Each line of the data below that carries the word "Muñequeras" needs to be copied.

(Data extracted from a collection)
+ + + + +

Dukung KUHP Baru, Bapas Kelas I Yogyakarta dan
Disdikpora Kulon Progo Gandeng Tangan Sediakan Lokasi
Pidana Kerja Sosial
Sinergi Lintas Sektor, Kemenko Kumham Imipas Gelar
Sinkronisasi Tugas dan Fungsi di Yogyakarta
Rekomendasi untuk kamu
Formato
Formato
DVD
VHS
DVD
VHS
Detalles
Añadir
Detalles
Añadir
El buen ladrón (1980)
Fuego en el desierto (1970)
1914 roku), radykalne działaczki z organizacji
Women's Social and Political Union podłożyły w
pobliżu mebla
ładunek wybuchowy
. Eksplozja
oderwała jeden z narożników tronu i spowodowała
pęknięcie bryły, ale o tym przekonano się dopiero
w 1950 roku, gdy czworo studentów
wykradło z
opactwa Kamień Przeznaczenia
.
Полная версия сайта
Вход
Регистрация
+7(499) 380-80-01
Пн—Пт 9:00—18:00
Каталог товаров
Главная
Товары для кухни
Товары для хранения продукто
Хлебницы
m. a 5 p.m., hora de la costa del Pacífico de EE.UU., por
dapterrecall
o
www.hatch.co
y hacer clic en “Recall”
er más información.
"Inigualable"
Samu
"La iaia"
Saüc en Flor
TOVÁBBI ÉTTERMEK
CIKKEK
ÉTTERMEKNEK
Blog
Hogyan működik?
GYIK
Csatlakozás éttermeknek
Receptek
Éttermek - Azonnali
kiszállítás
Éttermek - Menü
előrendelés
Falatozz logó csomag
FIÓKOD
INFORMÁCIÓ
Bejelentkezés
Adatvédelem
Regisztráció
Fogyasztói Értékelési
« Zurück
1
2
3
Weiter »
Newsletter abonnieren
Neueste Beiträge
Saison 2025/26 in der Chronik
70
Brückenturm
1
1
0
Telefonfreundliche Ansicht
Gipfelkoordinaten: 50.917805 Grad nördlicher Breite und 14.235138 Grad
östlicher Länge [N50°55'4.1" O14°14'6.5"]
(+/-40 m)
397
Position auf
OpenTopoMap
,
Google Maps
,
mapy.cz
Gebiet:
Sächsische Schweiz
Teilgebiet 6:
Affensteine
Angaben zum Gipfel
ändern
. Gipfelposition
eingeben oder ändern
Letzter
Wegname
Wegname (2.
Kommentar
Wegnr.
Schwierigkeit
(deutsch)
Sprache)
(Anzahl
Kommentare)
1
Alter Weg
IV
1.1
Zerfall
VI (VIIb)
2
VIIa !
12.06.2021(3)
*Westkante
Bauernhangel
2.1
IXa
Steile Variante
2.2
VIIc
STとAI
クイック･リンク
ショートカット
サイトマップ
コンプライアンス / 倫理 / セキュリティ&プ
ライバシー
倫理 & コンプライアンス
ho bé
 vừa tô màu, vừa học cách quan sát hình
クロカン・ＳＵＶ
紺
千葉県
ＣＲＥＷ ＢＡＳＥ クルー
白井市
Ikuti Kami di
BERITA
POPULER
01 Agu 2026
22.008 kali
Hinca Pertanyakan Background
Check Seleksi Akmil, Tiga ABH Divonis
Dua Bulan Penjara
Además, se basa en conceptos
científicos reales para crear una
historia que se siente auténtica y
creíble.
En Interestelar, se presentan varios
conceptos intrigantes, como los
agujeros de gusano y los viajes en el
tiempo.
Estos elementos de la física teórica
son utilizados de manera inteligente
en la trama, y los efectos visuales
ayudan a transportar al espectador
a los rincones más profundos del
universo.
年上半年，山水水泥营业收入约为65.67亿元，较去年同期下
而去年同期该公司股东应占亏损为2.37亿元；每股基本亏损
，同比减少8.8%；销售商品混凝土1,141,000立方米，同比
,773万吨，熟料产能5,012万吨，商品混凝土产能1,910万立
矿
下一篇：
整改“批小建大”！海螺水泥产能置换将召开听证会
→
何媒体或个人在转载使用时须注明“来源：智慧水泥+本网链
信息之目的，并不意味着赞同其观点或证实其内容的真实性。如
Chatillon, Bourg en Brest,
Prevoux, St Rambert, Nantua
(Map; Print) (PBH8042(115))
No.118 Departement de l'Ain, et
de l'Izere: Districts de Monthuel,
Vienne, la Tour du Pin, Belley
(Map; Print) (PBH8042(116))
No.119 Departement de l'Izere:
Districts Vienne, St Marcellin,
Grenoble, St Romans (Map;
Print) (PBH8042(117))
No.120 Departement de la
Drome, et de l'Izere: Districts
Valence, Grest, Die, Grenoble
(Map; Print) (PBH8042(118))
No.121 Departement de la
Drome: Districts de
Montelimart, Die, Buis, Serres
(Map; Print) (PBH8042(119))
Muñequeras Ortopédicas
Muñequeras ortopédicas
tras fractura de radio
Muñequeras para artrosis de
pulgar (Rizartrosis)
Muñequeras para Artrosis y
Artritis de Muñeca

+ + + + +

▶ Exercise result
Muñequeras Ortopédicas
Muñequeras ortopédicas
Muñequeras para artrosis de
Muñequeras para Artrosis y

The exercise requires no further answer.